[Items listed in a dataset]
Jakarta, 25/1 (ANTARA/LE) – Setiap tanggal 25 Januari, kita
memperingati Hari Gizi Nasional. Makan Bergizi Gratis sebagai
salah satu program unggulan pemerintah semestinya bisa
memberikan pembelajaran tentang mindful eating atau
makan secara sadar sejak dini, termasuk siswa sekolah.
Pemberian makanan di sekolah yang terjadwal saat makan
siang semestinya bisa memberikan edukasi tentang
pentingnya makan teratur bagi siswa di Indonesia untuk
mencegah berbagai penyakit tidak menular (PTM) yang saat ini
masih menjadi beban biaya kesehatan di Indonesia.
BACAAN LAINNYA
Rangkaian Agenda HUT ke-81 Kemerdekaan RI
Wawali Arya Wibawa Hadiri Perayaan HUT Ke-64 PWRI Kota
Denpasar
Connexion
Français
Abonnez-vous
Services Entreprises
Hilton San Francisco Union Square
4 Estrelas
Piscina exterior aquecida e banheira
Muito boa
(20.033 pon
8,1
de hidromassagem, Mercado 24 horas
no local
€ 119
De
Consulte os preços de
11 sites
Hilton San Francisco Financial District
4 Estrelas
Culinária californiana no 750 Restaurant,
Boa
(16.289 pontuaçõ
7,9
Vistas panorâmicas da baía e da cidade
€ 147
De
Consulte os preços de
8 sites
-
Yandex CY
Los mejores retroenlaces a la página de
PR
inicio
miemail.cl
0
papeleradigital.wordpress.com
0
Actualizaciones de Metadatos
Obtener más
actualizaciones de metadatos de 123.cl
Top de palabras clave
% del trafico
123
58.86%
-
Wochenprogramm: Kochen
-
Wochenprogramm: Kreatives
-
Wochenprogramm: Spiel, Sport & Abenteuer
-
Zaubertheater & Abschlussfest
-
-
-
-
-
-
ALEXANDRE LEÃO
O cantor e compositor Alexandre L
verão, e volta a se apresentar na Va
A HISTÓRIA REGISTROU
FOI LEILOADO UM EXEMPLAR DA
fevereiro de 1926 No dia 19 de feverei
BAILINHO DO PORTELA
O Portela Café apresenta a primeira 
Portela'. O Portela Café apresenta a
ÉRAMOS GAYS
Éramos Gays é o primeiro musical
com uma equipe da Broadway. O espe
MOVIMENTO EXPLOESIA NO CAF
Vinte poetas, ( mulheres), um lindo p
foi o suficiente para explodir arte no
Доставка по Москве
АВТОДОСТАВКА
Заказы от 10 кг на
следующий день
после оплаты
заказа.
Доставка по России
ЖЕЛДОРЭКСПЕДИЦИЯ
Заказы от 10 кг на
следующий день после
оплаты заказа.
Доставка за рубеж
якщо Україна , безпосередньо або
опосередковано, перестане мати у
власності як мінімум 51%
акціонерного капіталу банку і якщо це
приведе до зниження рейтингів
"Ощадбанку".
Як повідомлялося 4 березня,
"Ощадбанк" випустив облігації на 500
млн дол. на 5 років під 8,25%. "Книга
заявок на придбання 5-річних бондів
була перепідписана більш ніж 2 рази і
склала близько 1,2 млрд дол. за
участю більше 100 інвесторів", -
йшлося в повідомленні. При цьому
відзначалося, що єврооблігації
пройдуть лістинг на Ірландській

Your goal: Nothing may be omitted. Restate all of the entries exactly.

Answer below:
Jakarta, 25/1 (ANTARA/LE) – Setiap tanggal 25 Januari, kita
memperingati Hari Gizi Nasional. Makan Bergizi Gratis sebagai
salah satu program unggulan pemerintah semestinya bisa
memberikan pembelajaran tentang mindful eating atau
makan secara sadar sejak dini, termasuk siswa sekolah.
Pemberian makanan di sekolah yang terjadwal saat makan
siang semestinya bisa memberikan edukasi tentang
pentingnya makan teratur bagi siswa di Indonesia untuk
mencegah berbagai penyakit tidak menular (PTM) yang saat ini
masih menjadi beban biaya kesehatan di Indonesia.
BACAAN LAINNYA
Rangkaian Agenda HUT ke-81 Kemerdekaan RI
Wawali Arya Wibawa Hadiri Perayaan HUT Ke-64 PWRI Kota
Denpasar
Connexion
Français
Abonnez-vous
Services Entreprises
Hilton San Francisco Union Square
4 Estrelas
Piscina exterior aquecida e banheira
Muito boa
(20.033 pon
8,1
de hidromassagem, Mercado 24 horas
no local
€ 119
De
Consulte os preços de
11 sites
Hilton San Francisco Financial District
4 Estrelas
Culinária californiana no 750 Restaurant,
Boa
(16.289 pontuaçõ
7,9
Vistas panorâmicas da baía e da cidade
€ 147
De
Consulte os preços de
8 sites
-
Yandex CY
Los mejores retroenlaces a la página de
PR
inicio
miemail.cl
0
papeleradigital.wordpress.com
0
Actualizaciones de Metadatos
Obtener más
actualizaciones de metadatos de 123.cl
Top de palabras clave
% del trafico
123
58.86%
-
Wochenprogramm: Kochen
-
Wochenprogramm: Kreatives
-
Wochenprogramm: Spiel, Sport & Abenteuer
-
Zaubertheater & Abschlussfest
-
-
-
-
-
-
ALEXANDRE LEÃO
O cantor e compositor Alexandre L
verão, e volta a se apresentar na Va
A HISTÓRIA REGISTROU
FOI LEILOADO UM EXEMPLAR DA
fevereiro de 1926 No dia 19 de feverei
BAILINHO DO PORTELA
O Portela Café apresenta a primeira 
Portela'. O Portela Café apresenta a
ÉRAMOS GAYS
Éramos Gays é o primeiro musical
com uma equipe da Broadway. O espe
MOVIMENTO EXPLOESIA NO CAF
Vinte poetas, ( mulheres), um lindo p
foi o suficiente para explodir arte no
Доставка по Москве
АВТОДОСТАВКА
Заказы от 10 кг на
следующий день
после оплаты
заказа.
Доставка по России
ЖЕЛДОРЭКСПЕДИЦИЯ
Заказы от 10 кг на
следующий день после
оплаты заказа.
Доставка за рубеж
якщо Україна , безпосередньо або
опосередковано, перестане мати у
власності як мінімум 51%
акціонерного капіталу банку і якщо це
приведе до зниження рейтингів
"Ощадбанку".
Як повідомлялося 4 березня,
"Ощадбанк" випустив облігації на 500
млн дол. на 5 років під 8,25%. "Книга
заявок на придбання 5-річних бондів
була перепідписана більш ніж 2 рази і
склала близько 1,2 млрд дол. за
участю більше 100 інвесторів", -
йшлося в повідомленні. При цьому
відзначалося, що єврооблігації
пройдуть лістинг на Ірландській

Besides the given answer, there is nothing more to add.